The howl of the propellers was numbing, and there was little conversation during the flight.
Saif al-Islam by turns stared ahead or turned back to crane his neck out at the land he once was in line to rule. Every so often, holding his scarf across his mouth Tuareg-fashion, he would say a few words to a guard.
The calm was in stark contrast to the frenzy that greeted the capture of Muammar Gaddafi on October 20 as he tried to flee the siege of his hometown of Sirte, on the Mediterranean coast.
Fighters from the long embattled city of Misrata filmed themselves on cellphones hammering the fallen leader, howling for revenge and inflicting a series of indignities on him before his body was displayed to crowds of sightseers for several days.
The reporter caught Saif al-Islam's eye a few times, but on each occasion he looked away. At one point he asked for water, and a bottle from the journalist's pack was passed up to him. The other prisoners, too, did not want to speak.
After the plane bumped down on the tarmac in the mountains at Zintan, it was surrounded within minutes by hundreds of people - some cheering, some clearly angry, many shouting the rebels' Islamic battle cry, "Allahu Akbar!" (God is Greatest).

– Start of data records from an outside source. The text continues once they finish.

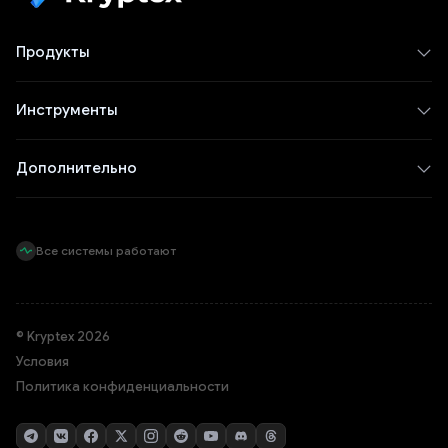
Продукты
Инструменты
Дополнительно
Все системы работают
© Kryptex 2026
Условия
Политика конфиденциальности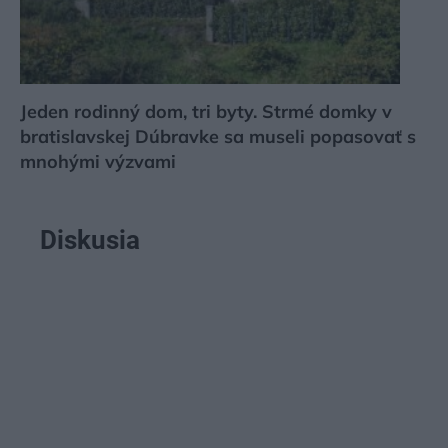
Jeden rodinný dom, tri byty. Strmé domky v
bratislavskej Dúbravke sa museli popasovať s
mnohými výzvami
Diskusia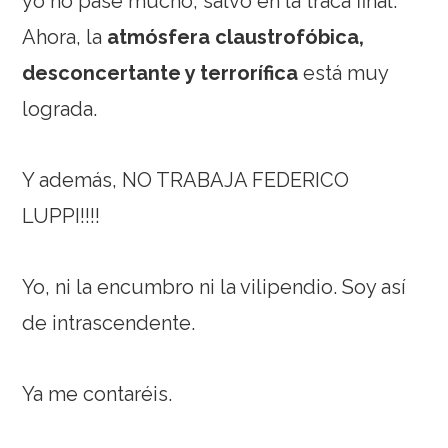
yo no pasé mucho, salvo en la traca final.
Ahora, la
atmósfera claustrofóbica,
desconcertante y terrorífica
está muy
lograda.
Y además, NO TRABAJA FEDERICO
LUPPI!!!!
Yo, ni la encumbro ni la vilipendio. Soy así
de intrascendente.
Ya me contaréis.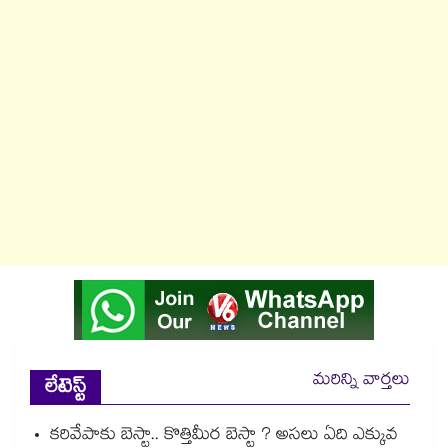
మరిన్ని వార్తలు
లేటెస్ట్
కరివేపాకు బెస్టా.. కొత్తిమీర బెస్టా ? అసలు ఏది ఎక్కువ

Some held up cellphones to the few windows in the cargo hold, hoping to catch a snap of the most wanted man in Libya. At one point others were rattling the catches of the doors, intent it seemed on storming inside.
While his companions, clearly nervous, huddled together, Saif al-Islam seemed calm. He sat back and waited. The plane rocked gently as crowds clambered over the wings. The prisoners talked a little to each other and the guards.

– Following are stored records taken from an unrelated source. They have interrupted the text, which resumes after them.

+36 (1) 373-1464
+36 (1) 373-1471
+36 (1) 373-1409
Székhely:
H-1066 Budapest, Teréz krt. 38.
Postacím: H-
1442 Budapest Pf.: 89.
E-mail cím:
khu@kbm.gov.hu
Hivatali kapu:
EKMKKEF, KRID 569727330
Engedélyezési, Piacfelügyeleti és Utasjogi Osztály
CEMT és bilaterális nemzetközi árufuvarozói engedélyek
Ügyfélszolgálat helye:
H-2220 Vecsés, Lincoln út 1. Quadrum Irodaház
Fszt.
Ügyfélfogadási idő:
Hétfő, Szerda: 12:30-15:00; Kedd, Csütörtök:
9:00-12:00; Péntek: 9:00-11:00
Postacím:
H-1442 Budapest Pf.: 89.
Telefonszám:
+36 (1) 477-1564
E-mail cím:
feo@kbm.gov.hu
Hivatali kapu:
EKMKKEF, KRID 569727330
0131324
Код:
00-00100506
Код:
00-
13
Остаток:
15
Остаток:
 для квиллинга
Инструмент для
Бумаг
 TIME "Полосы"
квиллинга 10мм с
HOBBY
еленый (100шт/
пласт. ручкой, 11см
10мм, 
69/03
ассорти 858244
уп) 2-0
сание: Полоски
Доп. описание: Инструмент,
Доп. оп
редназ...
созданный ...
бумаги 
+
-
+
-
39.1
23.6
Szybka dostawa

Asked about The Hague court's statement that he was in touch through intermediaries about turning himself in to the international judges - who cannot impose the death penalty - he seemed to take offence: "It's all lies. I've never been in touch with them."

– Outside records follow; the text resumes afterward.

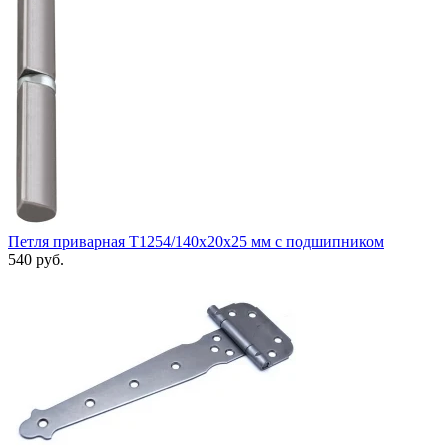
Петля приварная Т1254/140х20x25 мм с подшипником
540 руб.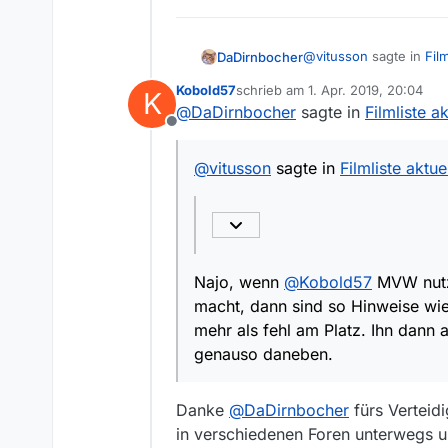
@
vitusson
sagte in
Film
DaDirnbocher
Kobold57
schrieb am
1. Apr. 2019, 20:04
K
zuletzt editiert von
@
DaDirnbocher
sagte in
Filmliste ak
Ja, ist uns aufgefal
Offline
Najo, wenn
@
Kobold5
@
vitusson
sagte in
Filmliste aktue
dann sind so Hinweise w
fehl am Platz. Ihn dann
Najo, wenn
@
Kobold57
MVW nutzt
macht, dann sind so Hinweise wie 
mehr als fehl am Platz. Ihn dann a
genauso daneben.
Danke
@
DaDirnbocher
fürs Verteidi
in verschiedenen Foren unterwegs u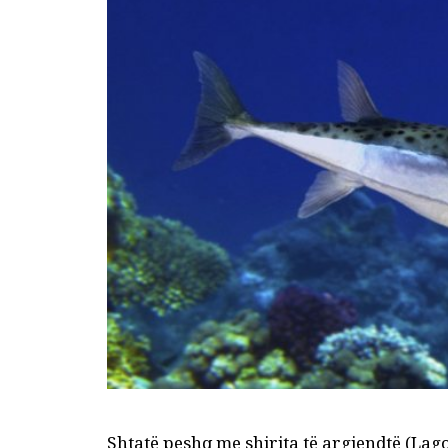
Shtatë peshq me shirita të argjendtë (Lag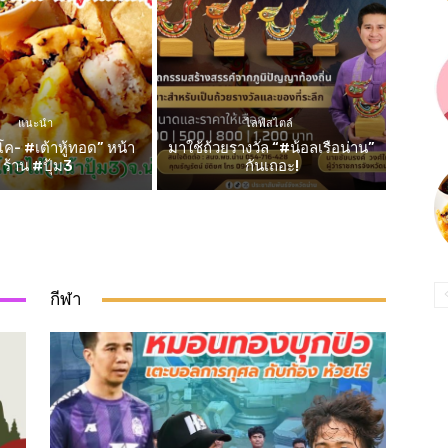
แนะนำ
ไลฟ์สไตล์
ค- #เต้าหู้ทอด” หน้า
มาใช้ถ้วยรางวัล “#น้อลเรือน่าน”
ร้าน #ปุ้ม3
กันเถอะ!
กีฬา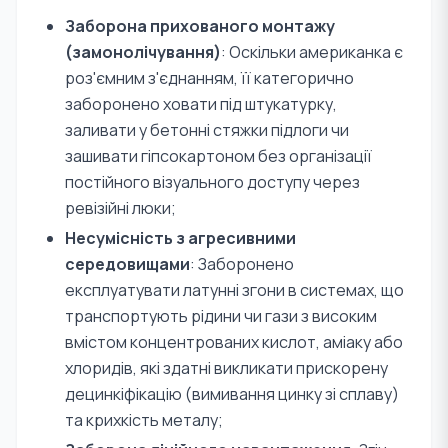
Заборона прихованого монтажу
(замонолічування)
: Оскільки американка є
роз'ємним з'єднанням, її категорично
заборонено ховати під штукатурку,
заливати у бетонні стяжки підлоги чи
зашивати гіпсокартоном без організації
постійного візуального доступу через
ревізійні люки;
Несумісність з агресивними
середовищами
: Заборонено
експлуатувати латунні згони в системах, що
транспортують рідини чи гази з високим
вмістом концентрованих кислот, аміаку або
хлоридів, які здатні викликати прискорену
децинкіфікацію (вимивання цинку зі сплаву)
та крихкість металу;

After more than an hour, the fighters decided they could get the other four captives off. They were helped out of the front door. Gaddafi remained where he was, on his own at the back, silent and aloof.
A further hour went by, the crowds still idling on the runway. The guards suggested it was time for the journalists to leave.
Moving back to speak to the solitary Gaddafi, the reporter asked, in English: "Are you OK?"
"Yes," he replied, looking up.
The reporter pointed to his injured hand. He said simply: "Air force, air force."
"Yes. One month ago."
The reporter moved past him to the aircraft steps. Gaddafi looked up and, without a word, briefly took her hand.
Later, television footage showed him being helped off the plane as people among the crowd on the tarmac tried to slap him. His captors shoved him into a car and sped off for a hiding place somewhere in town.